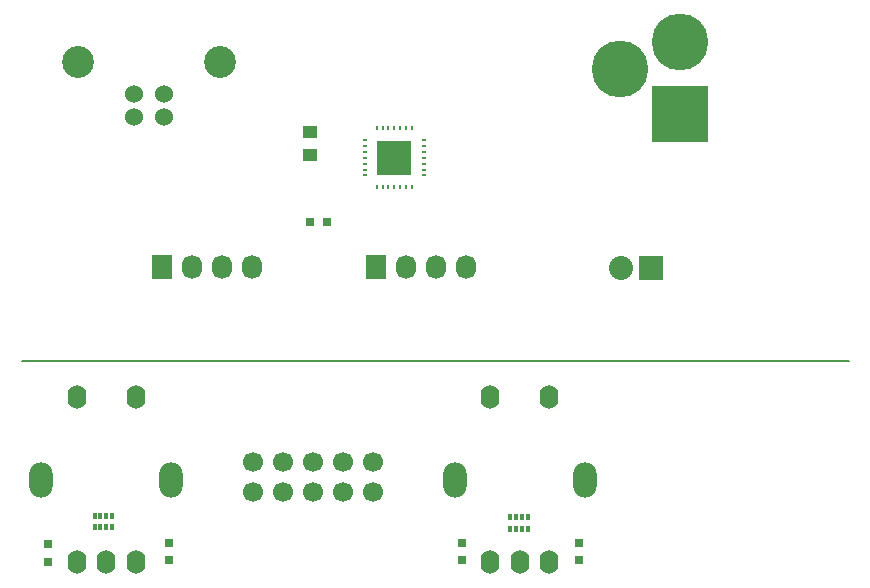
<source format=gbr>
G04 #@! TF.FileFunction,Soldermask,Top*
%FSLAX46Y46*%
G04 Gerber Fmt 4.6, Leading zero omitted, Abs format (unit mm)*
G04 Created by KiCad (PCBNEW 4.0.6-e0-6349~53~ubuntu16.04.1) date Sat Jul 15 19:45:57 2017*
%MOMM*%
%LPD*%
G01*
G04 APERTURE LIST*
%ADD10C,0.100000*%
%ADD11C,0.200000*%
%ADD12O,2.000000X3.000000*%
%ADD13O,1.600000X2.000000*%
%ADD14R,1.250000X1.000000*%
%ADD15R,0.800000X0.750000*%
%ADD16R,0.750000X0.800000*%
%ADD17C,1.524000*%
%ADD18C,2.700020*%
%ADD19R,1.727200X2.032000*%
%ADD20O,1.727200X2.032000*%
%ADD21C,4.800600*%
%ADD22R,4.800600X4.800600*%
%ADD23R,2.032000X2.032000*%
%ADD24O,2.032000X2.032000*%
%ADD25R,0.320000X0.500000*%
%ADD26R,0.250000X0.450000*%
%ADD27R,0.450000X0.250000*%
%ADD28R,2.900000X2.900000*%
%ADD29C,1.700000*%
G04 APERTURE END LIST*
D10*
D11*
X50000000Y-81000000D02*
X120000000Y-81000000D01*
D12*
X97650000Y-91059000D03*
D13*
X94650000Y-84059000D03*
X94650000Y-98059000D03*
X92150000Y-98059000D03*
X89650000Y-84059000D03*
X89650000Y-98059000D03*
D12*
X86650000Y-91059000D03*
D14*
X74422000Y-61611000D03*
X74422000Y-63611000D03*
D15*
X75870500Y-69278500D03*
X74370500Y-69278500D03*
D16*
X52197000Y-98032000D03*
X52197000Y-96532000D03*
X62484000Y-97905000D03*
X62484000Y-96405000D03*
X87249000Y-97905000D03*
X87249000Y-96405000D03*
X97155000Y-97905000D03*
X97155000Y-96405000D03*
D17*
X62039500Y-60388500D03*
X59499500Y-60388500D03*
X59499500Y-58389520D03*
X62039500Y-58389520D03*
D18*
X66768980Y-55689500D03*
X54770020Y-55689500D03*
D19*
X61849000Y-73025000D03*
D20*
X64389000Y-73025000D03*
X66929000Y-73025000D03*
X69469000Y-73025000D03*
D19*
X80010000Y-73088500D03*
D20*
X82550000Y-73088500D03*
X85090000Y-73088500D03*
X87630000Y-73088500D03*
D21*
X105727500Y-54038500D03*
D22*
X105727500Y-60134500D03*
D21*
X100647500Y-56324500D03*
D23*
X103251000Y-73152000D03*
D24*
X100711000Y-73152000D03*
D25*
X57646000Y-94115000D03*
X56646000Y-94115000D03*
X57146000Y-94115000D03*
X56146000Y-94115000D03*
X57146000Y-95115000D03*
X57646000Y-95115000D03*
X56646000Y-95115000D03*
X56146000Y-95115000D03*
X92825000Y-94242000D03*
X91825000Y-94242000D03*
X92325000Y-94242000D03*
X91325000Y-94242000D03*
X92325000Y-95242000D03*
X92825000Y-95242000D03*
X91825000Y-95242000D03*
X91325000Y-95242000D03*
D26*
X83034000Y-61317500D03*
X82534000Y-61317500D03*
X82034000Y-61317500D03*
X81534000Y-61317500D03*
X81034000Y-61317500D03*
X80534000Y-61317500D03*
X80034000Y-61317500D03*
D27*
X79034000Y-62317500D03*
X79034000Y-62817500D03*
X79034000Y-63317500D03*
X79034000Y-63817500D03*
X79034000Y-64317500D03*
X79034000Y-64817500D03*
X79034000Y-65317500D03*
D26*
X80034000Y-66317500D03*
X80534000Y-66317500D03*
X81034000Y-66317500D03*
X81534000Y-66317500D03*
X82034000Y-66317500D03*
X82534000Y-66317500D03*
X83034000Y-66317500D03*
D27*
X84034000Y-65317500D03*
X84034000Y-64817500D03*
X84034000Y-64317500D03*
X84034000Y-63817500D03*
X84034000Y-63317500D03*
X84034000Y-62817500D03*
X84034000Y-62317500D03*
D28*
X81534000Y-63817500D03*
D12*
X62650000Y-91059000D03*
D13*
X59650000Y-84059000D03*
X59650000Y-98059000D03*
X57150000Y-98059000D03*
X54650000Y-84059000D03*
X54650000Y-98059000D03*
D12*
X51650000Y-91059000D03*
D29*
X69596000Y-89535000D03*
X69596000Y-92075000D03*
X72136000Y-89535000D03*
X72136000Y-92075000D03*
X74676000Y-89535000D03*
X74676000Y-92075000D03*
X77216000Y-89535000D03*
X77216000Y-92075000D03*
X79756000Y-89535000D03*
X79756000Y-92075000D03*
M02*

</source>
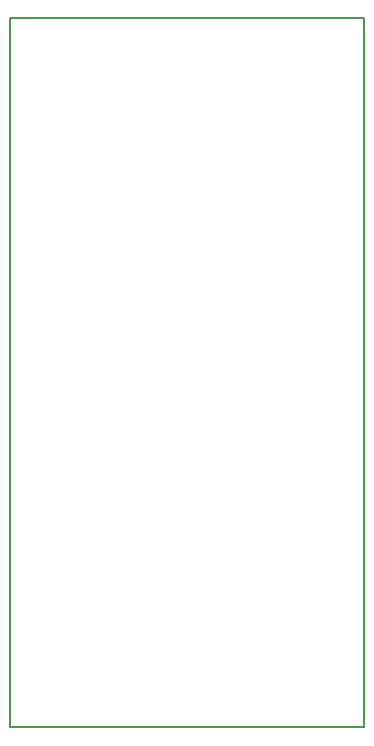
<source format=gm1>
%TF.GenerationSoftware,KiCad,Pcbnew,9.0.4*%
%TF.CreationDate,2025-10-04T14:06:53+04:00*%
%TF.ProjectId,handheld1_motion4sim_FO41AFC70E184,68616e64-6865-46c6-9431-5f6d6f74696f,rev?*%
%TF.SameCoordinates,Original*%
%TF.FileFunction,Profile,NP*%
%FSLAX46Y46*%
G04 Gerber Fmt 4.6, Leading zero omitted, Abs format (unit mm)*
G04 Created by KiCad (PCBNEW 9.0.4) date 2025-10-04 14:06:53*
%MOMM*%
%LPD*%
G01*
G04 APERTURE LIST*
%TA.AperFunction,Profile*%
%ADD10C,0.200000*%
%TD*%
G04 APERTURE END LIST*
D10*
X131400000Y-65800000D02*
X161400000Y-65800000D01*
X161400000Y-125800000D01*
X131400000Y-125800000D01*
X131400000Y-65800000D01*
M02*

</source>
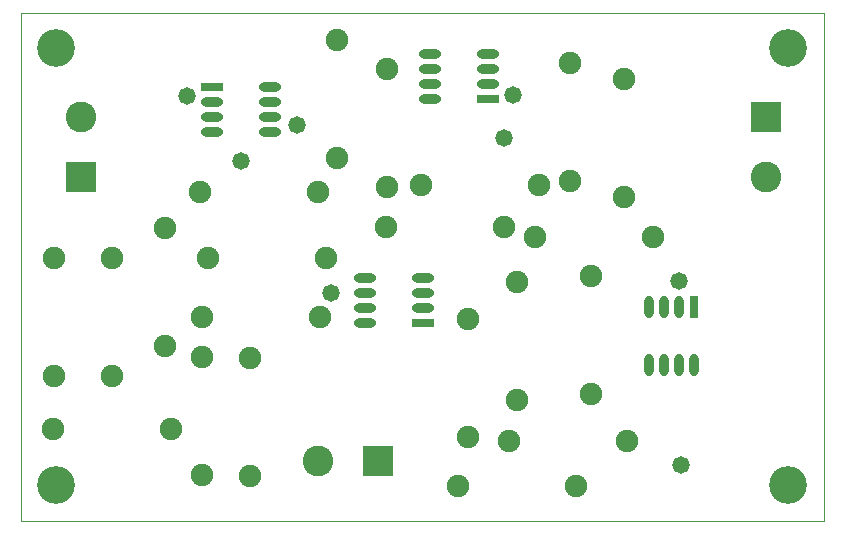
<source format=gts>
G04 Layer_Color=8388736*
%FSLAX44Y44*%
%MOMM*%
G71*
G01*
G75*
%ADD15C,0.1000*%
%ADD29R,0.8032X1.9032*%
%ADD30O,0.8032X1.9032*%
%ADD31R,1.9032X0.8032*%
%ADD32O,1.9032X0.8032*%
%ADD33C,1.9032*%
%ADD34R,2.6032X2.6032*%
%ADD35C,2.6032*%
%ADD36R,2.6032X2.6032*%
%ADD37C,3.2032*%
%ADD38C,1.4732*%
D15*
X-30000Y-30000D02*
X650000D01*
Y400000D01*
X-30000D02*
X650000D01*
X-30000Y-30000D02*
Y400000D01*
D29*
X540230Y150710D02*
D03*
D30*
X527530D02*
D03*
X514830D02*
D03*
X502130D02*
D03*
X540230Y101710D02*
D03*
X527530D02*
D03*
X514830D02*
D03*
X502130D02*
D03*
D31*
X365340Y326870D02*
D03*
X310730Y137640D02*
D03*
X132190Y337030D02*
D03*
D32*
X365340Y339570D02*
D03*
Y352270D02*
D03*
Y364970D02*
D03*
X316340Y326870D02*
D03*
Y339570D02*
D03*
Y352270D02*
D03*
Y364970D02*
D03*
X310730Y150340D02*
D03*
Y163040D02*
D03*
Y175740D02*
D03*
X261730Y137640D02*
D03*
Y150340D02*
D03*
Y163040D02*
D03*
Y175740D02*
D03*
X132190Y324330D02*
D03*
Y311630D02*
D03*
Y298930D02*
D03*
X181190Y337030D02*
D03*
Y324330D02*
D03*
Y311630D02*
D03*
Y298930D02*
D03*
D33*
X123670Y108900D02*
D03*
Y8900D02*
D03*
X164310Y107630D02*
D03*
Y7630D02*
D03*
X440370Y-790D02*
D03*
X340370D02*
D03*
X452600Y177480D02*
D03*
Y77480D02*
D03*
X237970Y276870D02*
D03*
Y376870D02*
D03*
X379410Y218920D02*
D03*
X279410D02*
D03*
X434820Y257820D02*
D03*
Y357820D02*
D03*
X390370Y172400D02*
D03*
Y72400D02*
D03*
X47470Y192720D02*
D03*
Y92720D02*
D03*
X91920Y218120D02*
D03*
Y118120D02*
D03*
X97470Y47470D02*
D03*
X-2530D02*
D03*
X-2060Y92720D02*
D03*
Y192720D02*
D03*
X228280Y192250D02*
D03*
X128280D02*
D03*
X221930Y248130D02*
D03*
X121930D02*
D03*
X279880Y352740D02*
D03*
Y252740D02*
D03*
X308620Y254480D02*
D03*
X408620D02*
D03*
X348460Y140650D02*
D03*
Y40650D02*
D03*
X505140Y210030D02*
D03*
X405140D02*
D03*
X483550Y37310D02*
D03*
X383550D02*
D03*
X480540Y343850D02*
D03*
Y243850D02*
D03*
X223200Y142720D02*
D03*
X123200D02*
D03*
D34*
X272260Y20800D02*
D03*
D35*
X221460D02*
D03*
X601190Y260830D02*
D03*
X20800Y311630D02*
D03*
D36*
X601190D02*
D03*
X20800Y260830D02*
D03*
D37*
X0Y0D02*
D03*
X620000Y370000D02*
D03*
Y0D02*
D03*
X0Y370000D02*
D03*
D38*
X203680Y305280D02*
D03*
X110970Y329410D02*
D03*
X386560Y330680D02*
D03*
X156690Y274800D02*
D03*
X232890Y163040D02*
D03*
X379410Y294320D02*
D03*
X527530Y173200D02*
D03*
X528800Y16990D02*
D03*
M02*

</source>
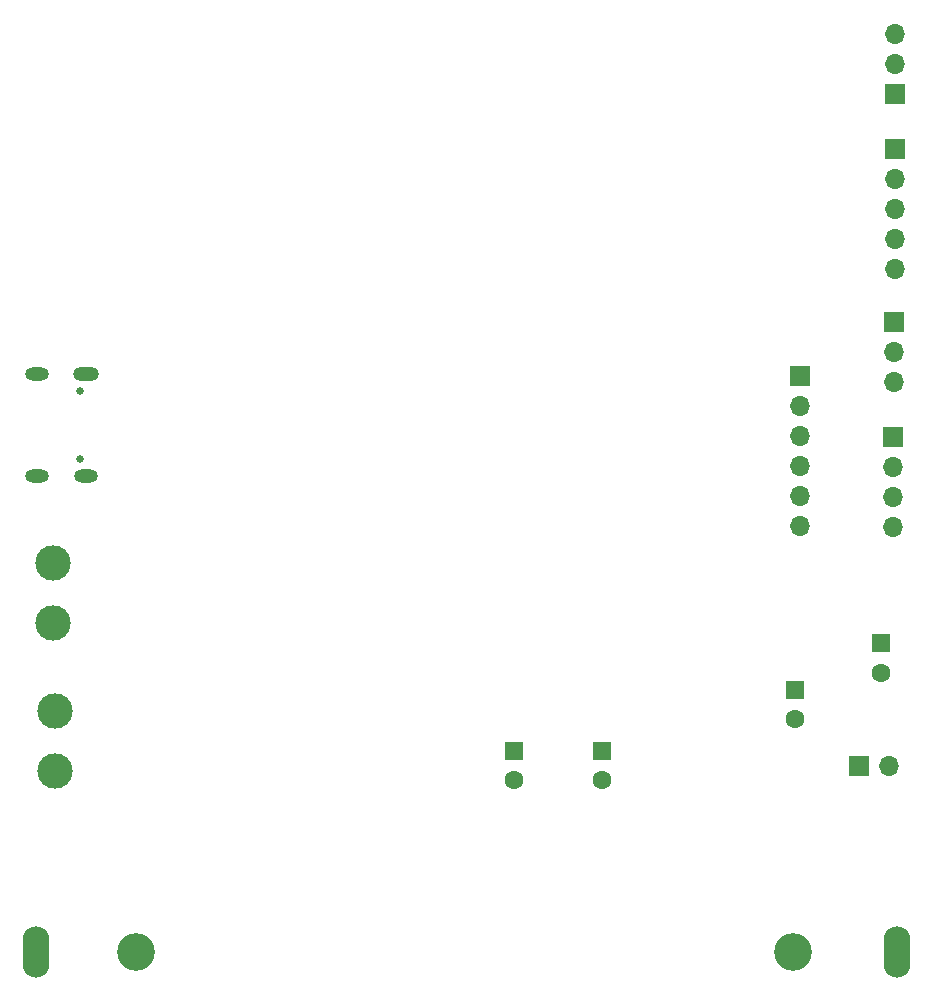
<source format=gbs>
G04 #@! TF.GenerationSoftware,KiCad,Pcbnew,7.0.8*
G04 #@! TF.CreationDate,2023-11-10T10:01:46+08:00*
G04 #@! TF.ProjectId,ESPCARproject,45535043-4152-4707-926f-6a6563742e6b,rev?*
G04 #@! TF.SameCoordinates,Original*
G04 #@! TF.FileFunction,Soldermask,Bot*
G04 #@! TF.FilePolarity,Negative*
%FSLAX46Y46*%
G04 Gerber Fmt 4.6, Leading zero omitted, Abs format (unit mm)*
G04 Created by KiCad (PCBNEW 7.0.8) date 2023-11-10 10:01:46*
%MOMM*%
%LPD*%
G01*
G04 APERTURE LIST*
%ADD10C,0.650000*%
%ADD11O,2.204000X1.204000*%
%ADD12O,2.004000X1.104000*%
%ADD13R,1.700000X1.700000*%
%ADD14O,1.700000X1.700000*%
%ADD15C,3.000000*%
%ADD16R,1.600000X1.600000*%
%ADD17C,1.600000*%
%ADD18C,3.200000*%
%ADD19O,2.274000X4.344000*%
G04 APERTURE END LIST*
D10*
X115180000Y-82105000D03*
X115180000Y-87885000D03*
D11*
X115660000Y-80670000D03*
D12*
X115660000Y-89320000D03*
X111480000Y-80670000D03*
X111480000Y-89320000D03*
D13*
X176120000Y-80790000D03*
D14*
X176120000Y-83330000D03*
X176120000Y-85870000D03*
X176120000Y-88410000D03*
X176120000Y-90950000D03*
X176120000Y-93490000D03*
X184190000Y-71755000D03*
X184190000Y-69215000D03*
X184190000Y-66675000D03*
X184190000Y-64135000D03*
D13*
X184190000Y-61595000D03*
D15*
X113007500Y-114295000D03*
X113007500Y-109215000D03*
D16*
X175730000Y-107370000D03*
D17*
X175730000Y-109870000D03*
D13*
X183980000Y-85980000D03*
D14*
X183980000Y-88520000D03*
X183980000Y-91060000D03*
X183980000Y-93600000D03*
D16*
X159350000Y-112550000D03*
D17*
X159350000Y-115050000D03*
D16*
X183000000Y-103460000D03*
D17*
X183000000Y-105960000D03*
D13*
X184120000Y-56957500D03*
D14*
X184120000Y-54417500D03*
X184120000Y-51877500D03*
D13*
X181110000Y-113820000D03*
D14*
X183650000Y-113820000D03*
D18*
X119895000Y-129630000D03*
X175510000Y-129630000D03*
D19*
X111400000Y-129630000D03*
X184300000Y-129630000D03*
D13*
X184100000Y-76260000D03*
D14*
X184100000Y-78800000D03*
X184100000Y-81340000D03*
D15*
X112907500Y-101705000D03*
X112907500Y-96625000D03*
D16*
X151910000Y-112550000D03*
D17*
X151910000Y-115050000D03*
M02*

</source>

•••••

Work order: Go through the entries above and pull out each line with "Created" in it.

Answer space:
G04 Created by KiCad (PCBNEW 4.0.6-e0-6349~53~ubuntu16.04.1) date Sat Jul 15 19:45:57 2017*
G04 Created by KiCad (PCBNEW 9.0.4) date 2025-10-04 14:06:53*
G04 Created by KiCad (PCBNEW 7.0.8) date 2023-11-10 10:01:46*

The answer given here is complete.